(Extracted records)
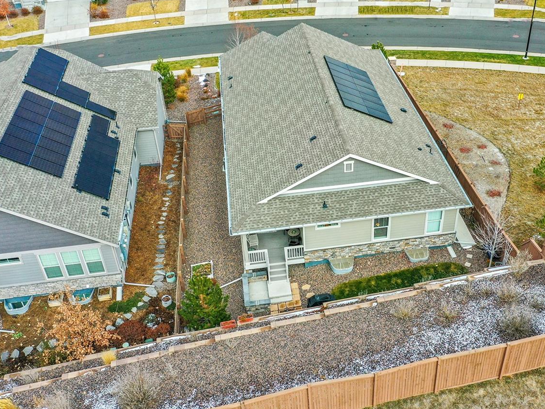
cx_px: 341
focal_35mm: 38
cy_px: 192
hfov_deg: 48.5
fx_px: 598
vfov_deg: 37.7
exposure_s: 1/240
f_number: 5
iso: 100
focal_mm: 10.26
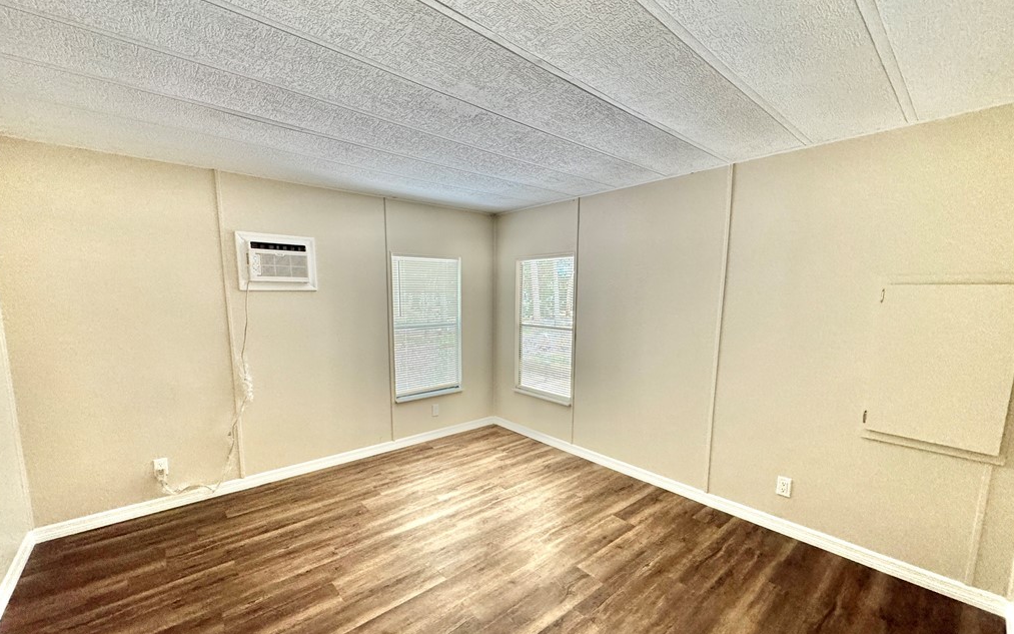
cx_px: 502
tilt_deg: -7.3
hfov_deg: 101.5
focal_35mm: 15
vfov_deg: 74.6
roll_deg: -1.2
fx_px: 414
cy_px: 350
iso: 250
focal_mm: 2.22
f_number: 2.2
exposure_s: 1/120
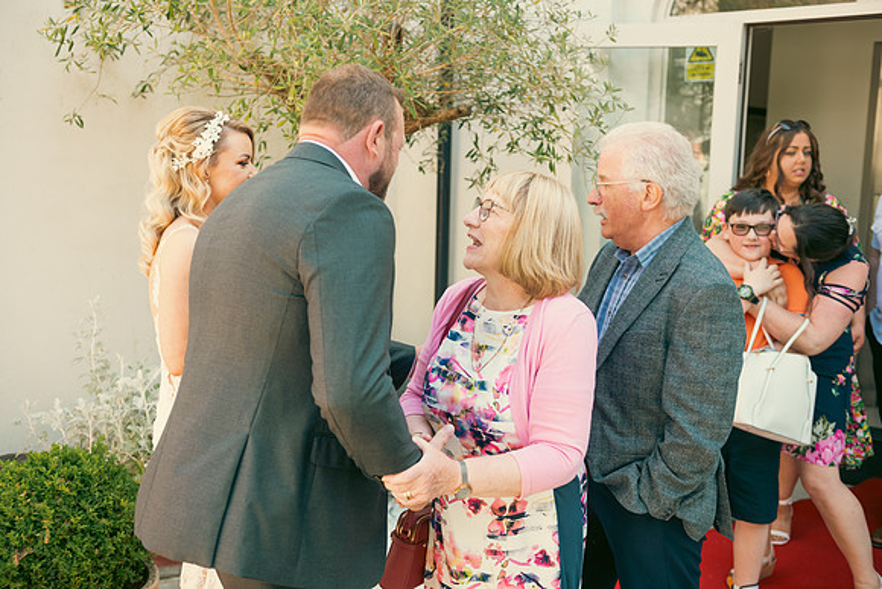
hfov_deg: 48.4
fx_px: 980
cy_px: 294
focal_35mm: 40
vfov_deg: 33.4
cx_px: 441
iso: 160
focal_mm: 40
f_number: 3.5
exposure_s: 1/250
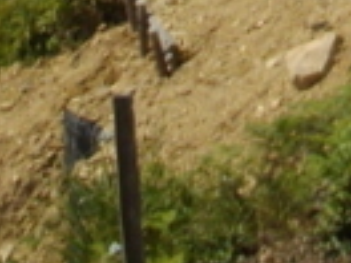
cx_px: 431
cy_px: -574
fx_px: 2413
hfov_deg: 8.2
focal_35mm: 238
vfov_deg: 5.8
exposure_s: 1/400
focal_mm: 6.2
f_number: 5.6
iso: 80
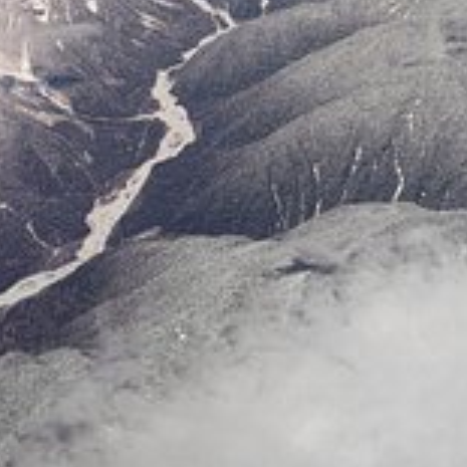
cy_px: -175
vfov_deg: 13.3
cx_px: 487
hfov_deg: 13.6
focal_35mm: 126
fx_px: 1923
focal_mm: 30
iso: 100
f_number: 5.6
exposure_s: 1/1250
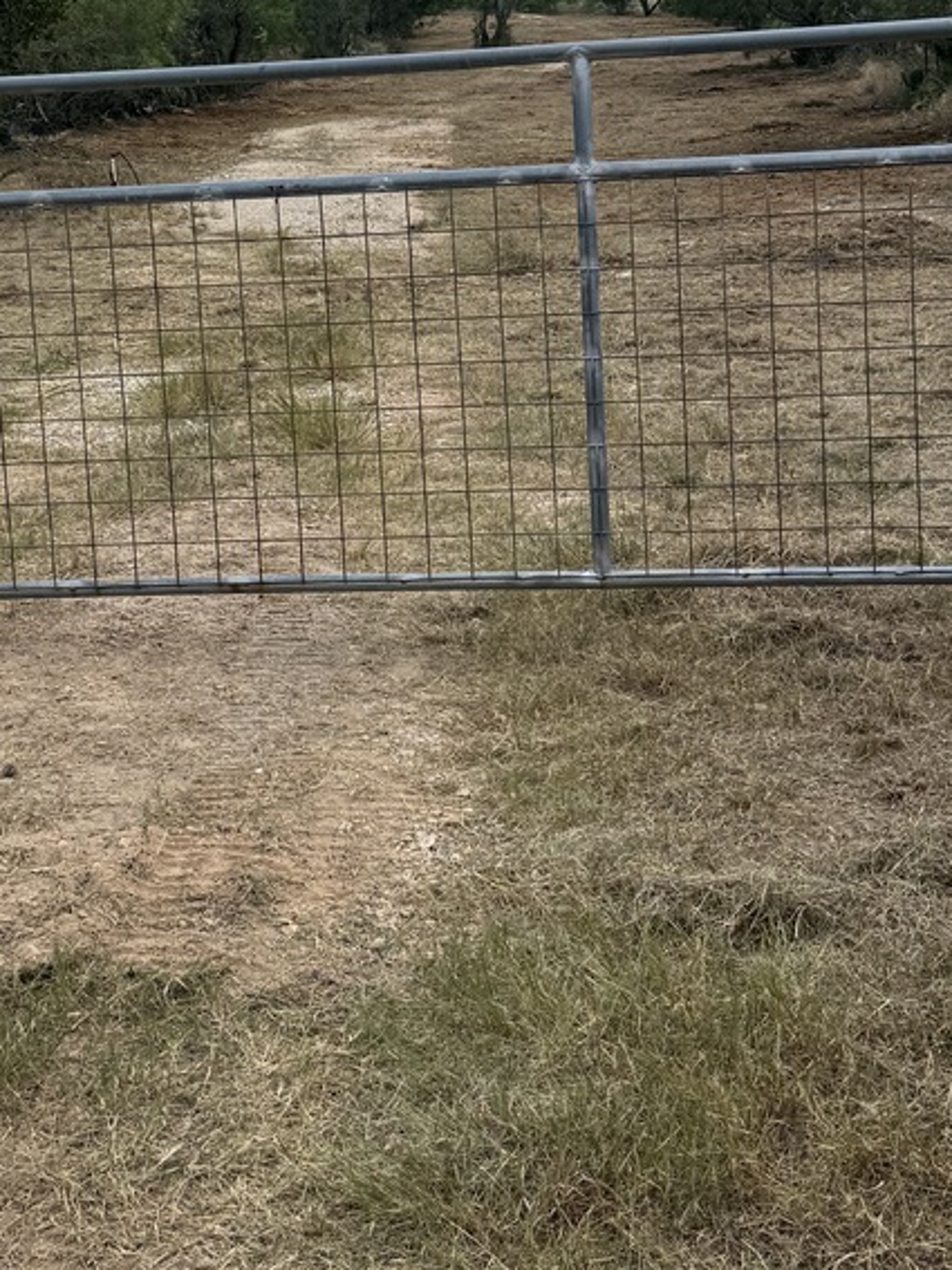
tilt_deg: -9.8
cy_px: 417
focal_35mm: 61
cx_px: 470
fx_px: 2238
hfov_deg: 24.0
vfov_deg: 31.4
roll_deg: +0.6
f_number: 1.78
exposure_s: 1/5348
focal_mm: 6.76
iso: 80
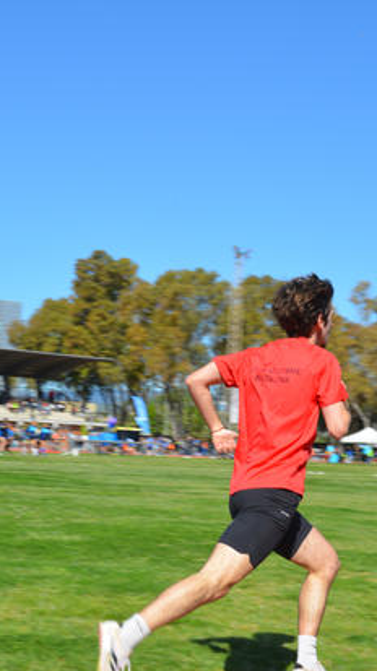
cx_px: 130
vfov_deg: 28.8
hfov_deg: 16.5
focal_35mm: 73
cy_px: 447
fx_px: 1299
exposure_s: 1/250
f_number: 8
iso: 100
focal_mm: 32
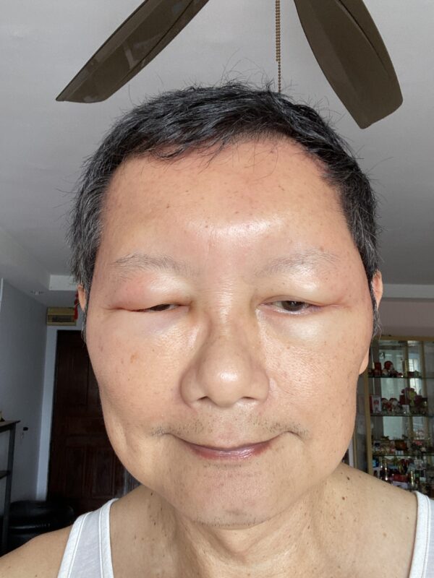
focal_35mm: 30
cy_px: 289
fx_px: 502
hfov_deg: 46.8
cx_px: 217
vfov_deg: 60.0
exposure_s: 1/122
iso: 80
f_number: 2.2
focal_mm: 2.71
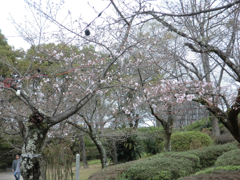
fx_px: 326
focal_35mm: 47
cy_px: 90
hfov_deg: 40.4
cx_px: 120
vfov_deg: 30.9
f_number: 3.4
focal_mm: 8.46
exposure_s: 1/800
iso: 200
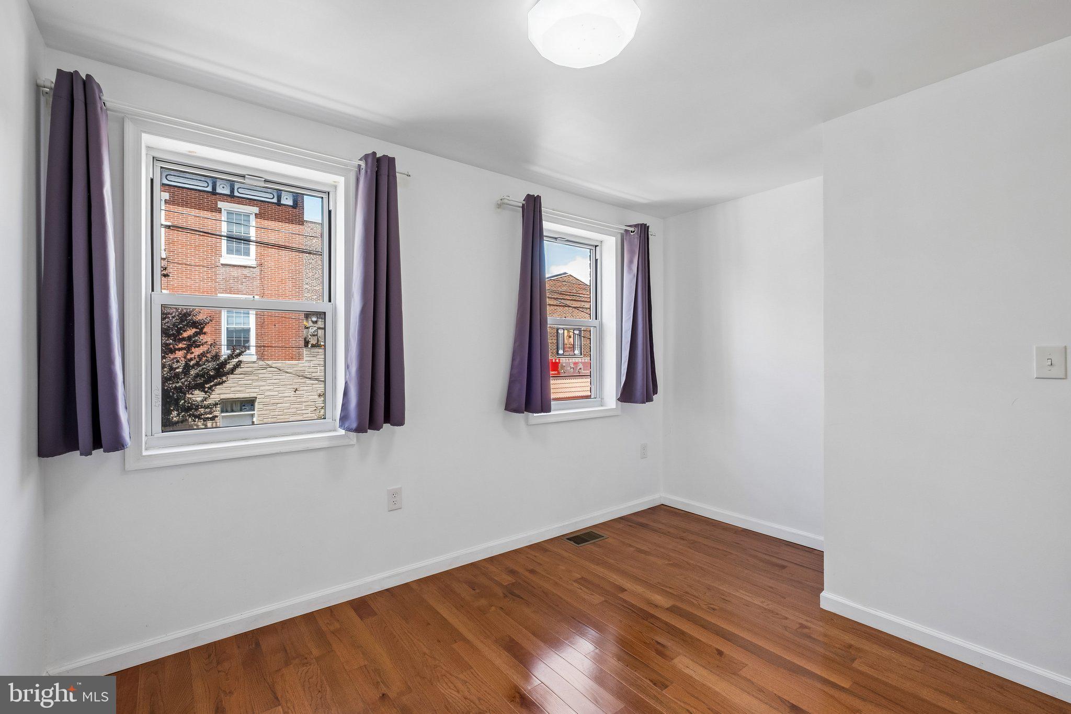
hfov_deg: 100.4
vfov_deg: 77.3
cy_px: 357
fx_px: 446
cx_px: 536
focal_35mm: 15
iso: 250
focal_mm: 10
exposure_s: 1/25
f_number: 8
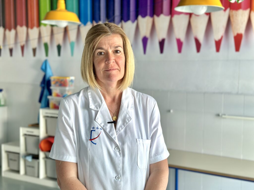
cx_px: 127
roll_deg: +0.1
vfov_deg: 30.3
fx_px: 352
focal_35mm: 48
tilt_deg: -3.8
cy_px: 95
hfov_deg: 39.7
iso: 100
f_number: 1.78
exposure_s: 1/121
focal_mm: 6.86
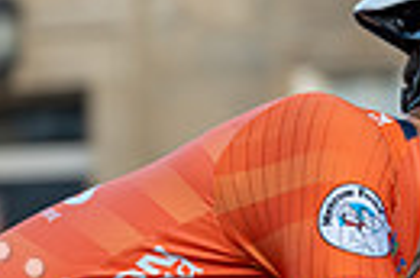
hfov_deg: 3.8
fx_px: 6354
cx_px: 391
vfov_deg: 2.5
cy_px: 357
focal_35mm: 546
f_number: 4
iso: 800
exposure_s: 1/800
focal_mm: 122
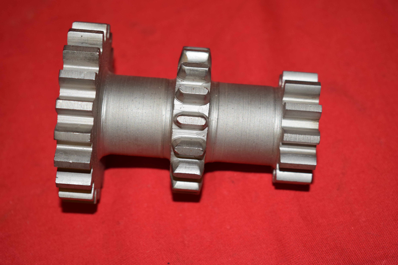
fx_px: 796
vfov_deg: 18.9
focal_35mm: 72
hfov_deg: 28.1
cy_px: 132
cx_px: 199
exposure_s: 1/160
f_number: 5.3
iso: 640
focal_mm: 48
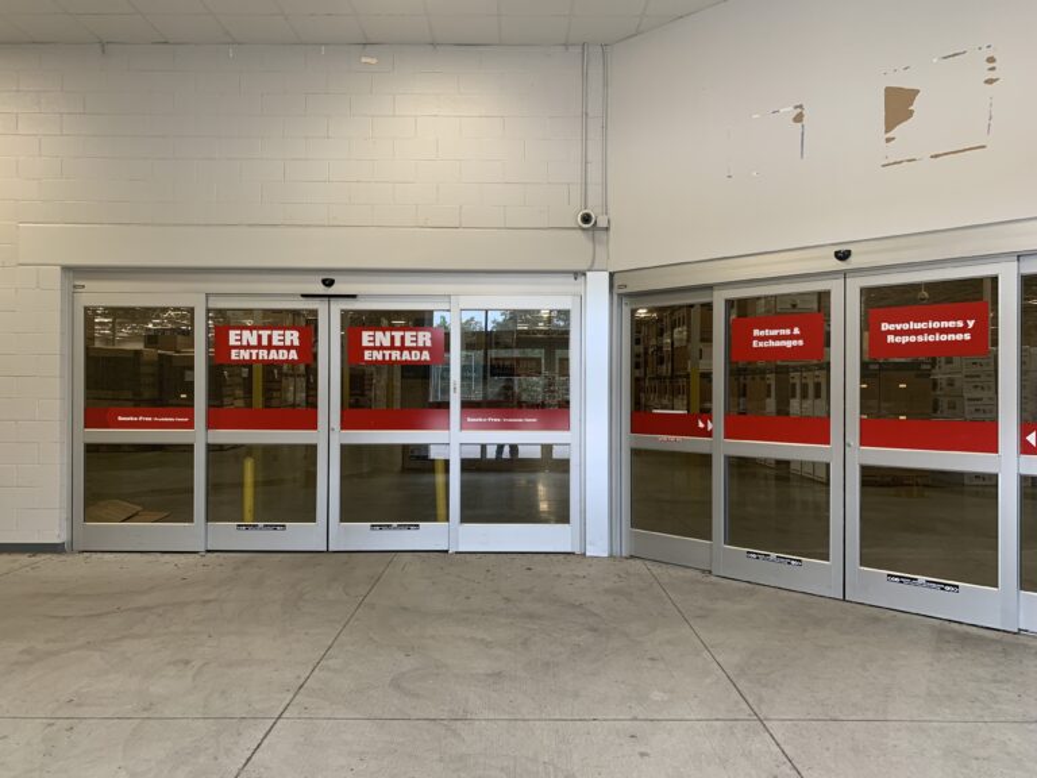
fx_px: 779
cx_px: 518
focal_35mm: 26
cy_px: 389
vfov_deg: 53.1
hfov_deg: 67.3
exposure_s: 1/60
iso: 100
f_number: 1.8
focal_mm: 4.25
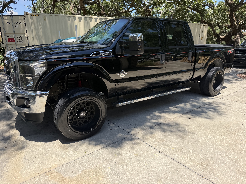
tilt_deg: -16.6
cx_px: 123
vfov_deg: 56.8
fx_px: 171
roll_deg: +0.3
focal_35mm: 24
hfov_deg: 71.6
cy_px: 92
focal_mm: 6.76
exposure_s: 1/2299
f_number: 1.78
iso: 80
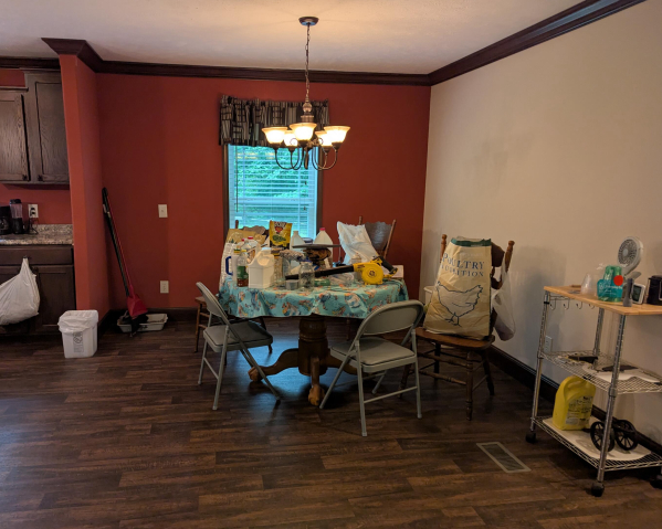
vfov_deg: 54.9
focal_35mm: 26
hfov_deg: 65.9
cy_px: 274
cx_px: 300
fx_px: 509
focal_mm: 6.81
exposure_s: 1/30
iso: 86
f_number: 1.85
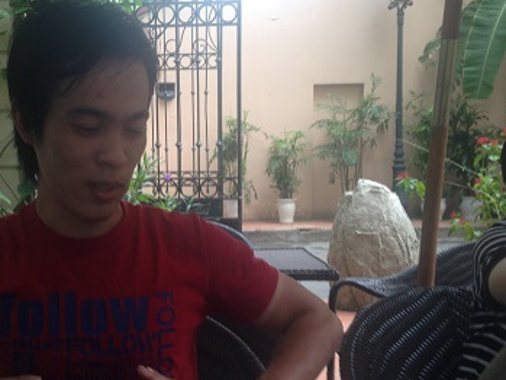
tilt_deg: -5.7
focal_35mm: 53
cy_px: 239
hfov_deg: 35.7
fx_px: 775
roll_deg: -1.0
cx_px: 155
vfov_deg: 27.4
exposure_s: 1/60
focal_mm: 4.12
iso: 50
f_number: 2.4
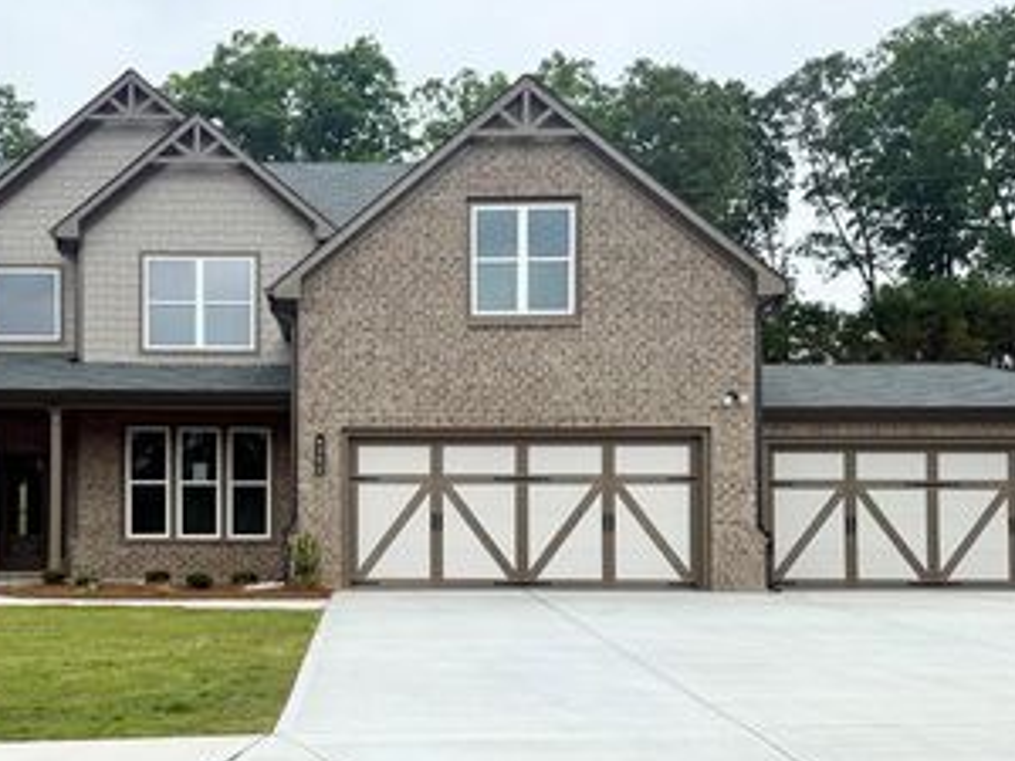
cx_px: 365
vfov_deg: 35.6
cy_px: 516
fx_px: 1173
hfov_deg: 46.3
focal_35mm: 40
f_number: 1.78
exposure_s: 1/2232
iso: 80
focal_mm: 6.76
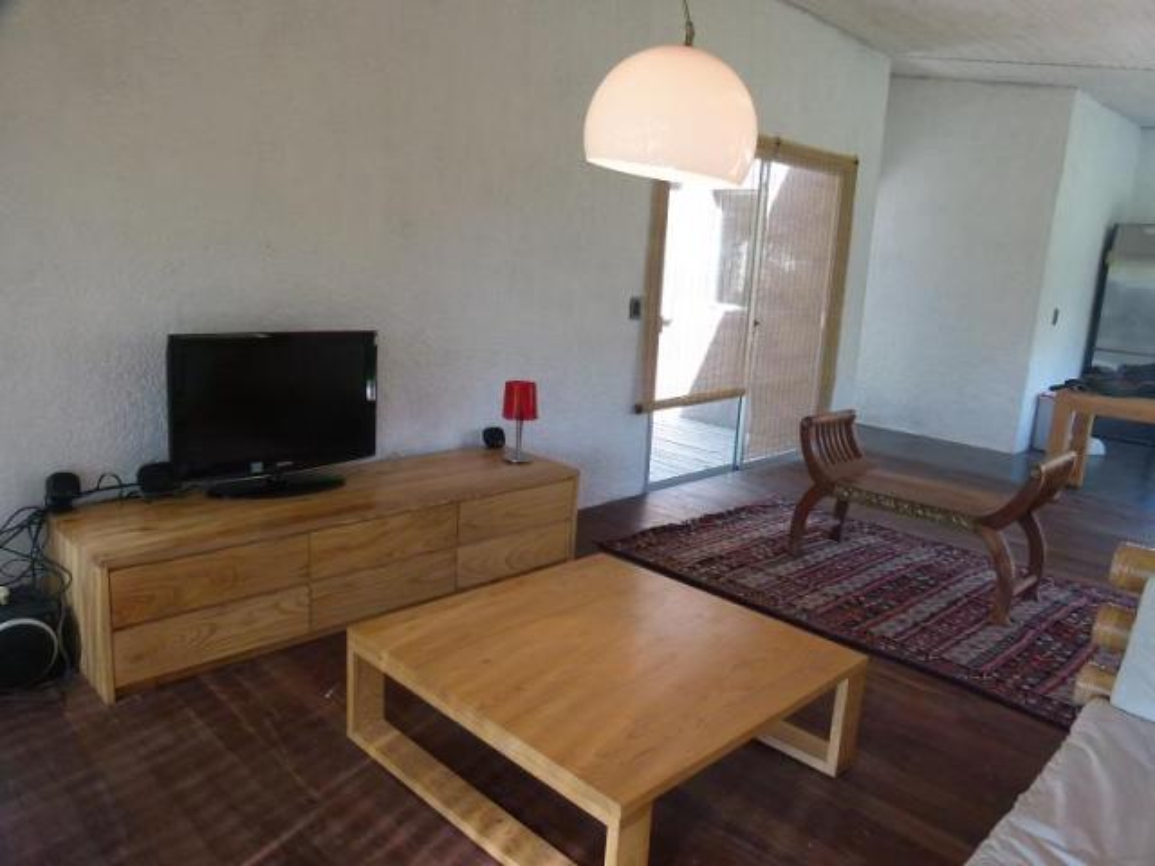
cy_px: 433
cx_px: 578
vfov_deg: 54.9
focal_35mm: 25
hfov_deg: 69.4
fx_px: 834
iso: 160
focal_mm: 4.5
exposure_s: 1/60
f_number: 2.8
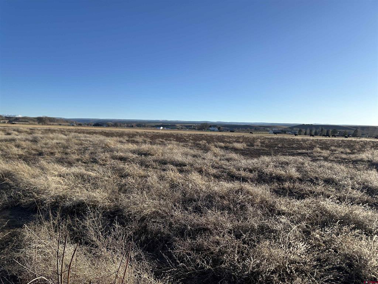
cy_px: 142
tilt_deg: -2.4
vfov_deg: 56.8
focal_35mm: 24
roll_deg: -2.8
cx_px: 189
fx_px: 262
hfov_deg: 71.6
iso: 80
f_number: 1.78
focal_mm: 6.86
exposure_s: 1/4348
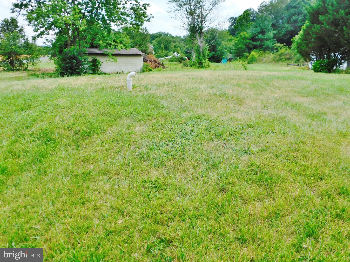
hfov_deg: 46.8
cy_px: 131
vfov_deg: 36.0
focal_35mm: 40
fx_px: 404
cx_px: 175
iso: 125
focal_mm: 7.1
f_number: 3.6
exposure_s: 1/640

[EXERCISE REQUIREMENTS]: Copy only this from above: the line containing "vfov_deg: 33.4", the line containing "hfov_deg: 13.6", and all lines between, printed exactly. Leave out the pictures.

[EXERCISE SOLUTION]:
vfov_deg: 33.4
cx_px: 441
iso: 160
focal_mm: 40
f_number: 3.5
exposure_s: 1/250
cx_px: 431
cy_px: -574
fx_px: 2413
hfov_deg: 8.2
focal_35mm: 238
vfov_deg: 5.8
exposure_s: 1/400
focal_mm: 6.2
f_number: 5.6
iso: 80
cy_px: -175
vfov_deg: 13.3
cx_px: 487
hfov_deg: 13.6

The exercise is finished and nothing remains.